Using Qbanks for STEP 1 Prep and “Dedicated”

Through my research I found most students who scored 68% on two different Qbanks, worked on them thoroughly. I learned that on average, those who used both question banks scored about 240. So I used both.

Kaplan was very helpful when I was confused about the questions. I would use the Feedback feature which sends your question to a professional teacher. However helpful that was, I found the UWorld explanations more concise. With Kaplan, I spent a long time reviewing the questions, even the ones I got right. There’s still a lot you can learn about a topic from the explanations when you get a question right. I started UWorld during my “Dedicated” study time.

A Qbank will teach you how to apply your knowledge and approach questions correctly, but it won’t help you memorize the facts. That’s why I used Picmonic alongside the Qbanks to help review all of the details for a topic. The Picmonic community is another great feature. If there wasn’t a Picmonic for a specific topic, often a member of the community created one for others to use!

I re-reviewed Physiology of – and the physics behind – the Pulmonary pathophysiology right before dedicated. Some smart guy made a UWorld smart book for STEP 1 on Anki. I used this to re-review Pulmonary. Picmonic is also a great review tool during your third year, but mainly if you invested time in them during first and/or second year.

Dedicated study time should be the time you are fine tuning what you already know, not learning new facts. The more you have to learn new things during dedicated, the greater the chance you will not do as well as you could. Learn what you can while in class, and don’t even consider the idea that six weeks is enough time to cover all the slacking you did during school. If you only have two months to prep for USMLE STEP 1, focus on the Qbanks and only use Picmonic if you’re having trouble remembering something. The combination will really help.
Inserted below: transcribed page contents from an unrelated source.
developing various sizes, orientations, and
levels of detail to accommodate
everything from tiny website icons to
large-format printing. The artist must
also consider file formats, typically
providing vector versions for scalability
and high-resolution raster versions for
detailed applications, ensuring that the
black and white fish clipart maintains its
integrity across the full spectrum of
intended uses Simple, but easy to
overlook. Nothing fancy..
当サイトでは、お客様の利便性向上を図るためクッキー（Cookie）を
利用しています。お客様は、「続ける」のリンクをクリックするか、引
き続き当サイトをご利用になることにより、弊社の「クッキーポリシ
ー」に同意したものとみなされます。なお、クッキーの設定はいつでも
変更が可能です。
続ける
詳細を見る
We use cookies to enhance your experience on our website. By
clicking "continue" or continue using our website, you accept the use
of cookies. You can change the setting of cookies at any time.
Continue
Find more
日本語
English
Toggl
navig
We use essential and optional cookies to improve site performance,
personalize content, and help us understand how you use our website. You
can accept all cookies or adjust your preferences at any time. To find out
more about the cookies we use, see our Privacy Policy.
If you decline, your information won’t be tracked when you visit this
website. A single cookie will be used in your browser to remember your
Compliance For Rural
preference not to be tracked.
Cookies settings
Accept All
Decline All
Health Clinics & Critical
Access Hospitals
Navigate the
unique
Most of my six-week dedicated study time was spent reviewing UWorld question blocks. During dedicated, I decided to make an additional Anki smart book based on UWorld info, knowing I would likely not review them. Just the idea of putting what I learned into my own words while typing was very helpful.
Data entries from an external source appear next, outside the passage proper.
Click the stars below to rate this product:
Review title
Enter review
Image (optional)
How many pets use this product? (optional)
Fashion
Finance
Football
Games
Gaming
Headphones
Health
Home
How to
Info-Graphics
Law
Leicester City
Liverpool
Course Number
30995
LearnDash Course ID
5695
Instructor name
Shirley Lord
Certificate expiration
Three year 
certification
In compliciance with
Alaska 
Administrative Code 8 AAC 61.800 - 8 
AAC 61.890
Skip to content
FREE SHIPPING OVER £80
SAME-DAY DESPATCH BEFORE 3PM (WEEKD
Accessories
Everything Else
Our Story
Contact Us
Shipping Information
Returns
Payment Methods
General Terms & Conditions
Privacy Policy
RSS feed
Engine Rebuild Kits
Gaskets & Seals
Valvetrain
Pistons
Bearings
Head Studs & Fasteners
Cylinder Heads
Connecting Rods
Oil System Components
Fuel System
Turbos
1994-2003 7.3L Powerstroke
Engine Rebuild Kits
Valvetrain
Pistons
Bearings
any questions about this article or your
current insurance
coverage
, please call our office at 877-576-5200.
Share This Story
My last piece of advice is review and practice the biostats and formulas. Picmonic even has some great videos on things like Odds Ratio, Relative Risk, and the different Study methods.
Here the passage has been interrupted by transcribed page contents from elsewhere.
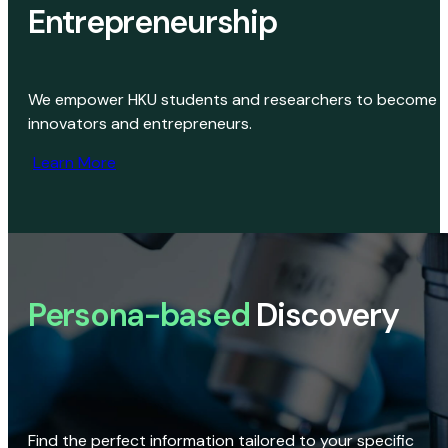
Entrepreneurship
We empower HKU students and researchers to become
innovators and entrepreneurs.
Learn More
Persona-based
Discovery
Find the perfect information tailored to your specific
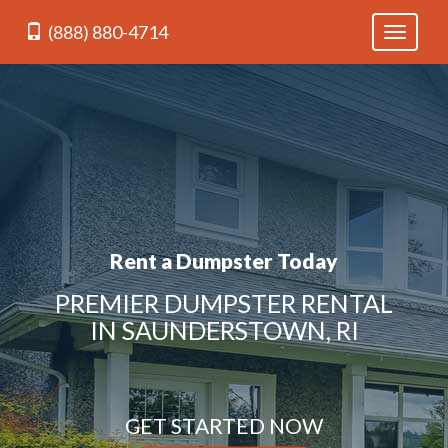
(888) 880-4714
Toggle
navigati
Rent a Dumpster Today
PREMIER DUMPSTER RENTAL
IN SAUNDERSTOWN, RI
GET STARTED NOW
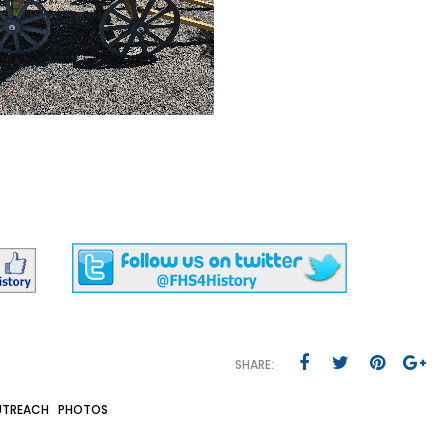
SHARE:
TREACH
PHOTOS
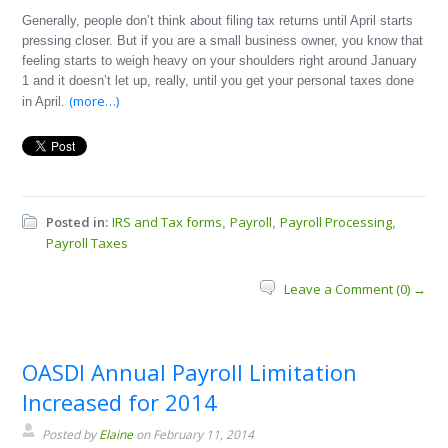
Generally, people don’t think about filing tax returns until April starts
pressing closer. But if you are a small business owner, you know that
feeling starts to weigh heavy on your shoulders right around January
1 and it doesn’t let up, really, until you get your personal taxes done
(more…)
in April.
Posted in:
IRS and Tax forms
Payroll
Payroll Processing
,
,
,
Payroll Taxes
Leave a Comment (0) →
OASDI Annual Payroll Limitation
Increased for 2014
Posted by
Elaine
on February 11, 2014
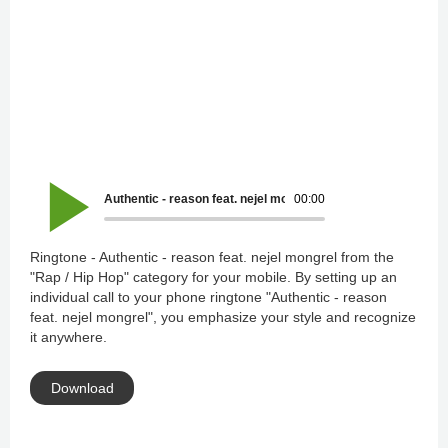
Authentic - reason feat. nejel mongrel
00:00
Ringtone - Authentic - reason feat. nejel mongrel from the
"Rap / Hip Hop" category for your mobile. By setting up an
individual call to your phone ringtone "Authentic - reason
feat. nejel mongrel", you emphasize your style and recognize
it anywhere.
Download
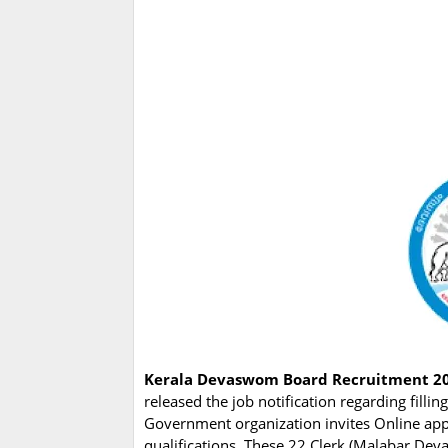
Kerala Devaswom Board Recruitment 2
released the job notification regarding fill
Government organization invites Online app
qualifications. These 22 Clerk (Malabar Dev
In conclusion, I hope that this advice can help other med students like me who in their first year try to figure out the best resources to use out of the thousands of resources out there. Before I found Picmonic I spent a lot of time memorizing facts. With Picmonic I could entertain myself into memorizing the same facts and with these “pictures” in my head, I kept getting the right answers over and over again. And I wouldn’t forget the information right after the exam. In short, Picmonic is a big part of the reason I did well on STEP 1.

Lawrence “Tony” Hoyt, M.D. graduated from the University of Arkansas for Medical Sciences – Northwest in 2019, and is currently practicing medicine in a community internal medicine residency program in Northwest Arkansas, which is a partnership between the UAMS Northwest Regional Campus in Fayetteville, Mercy Hospital Northwest Arkansas in Rogers and the Veterans Health Care System of the Ozarks in Fayetteville.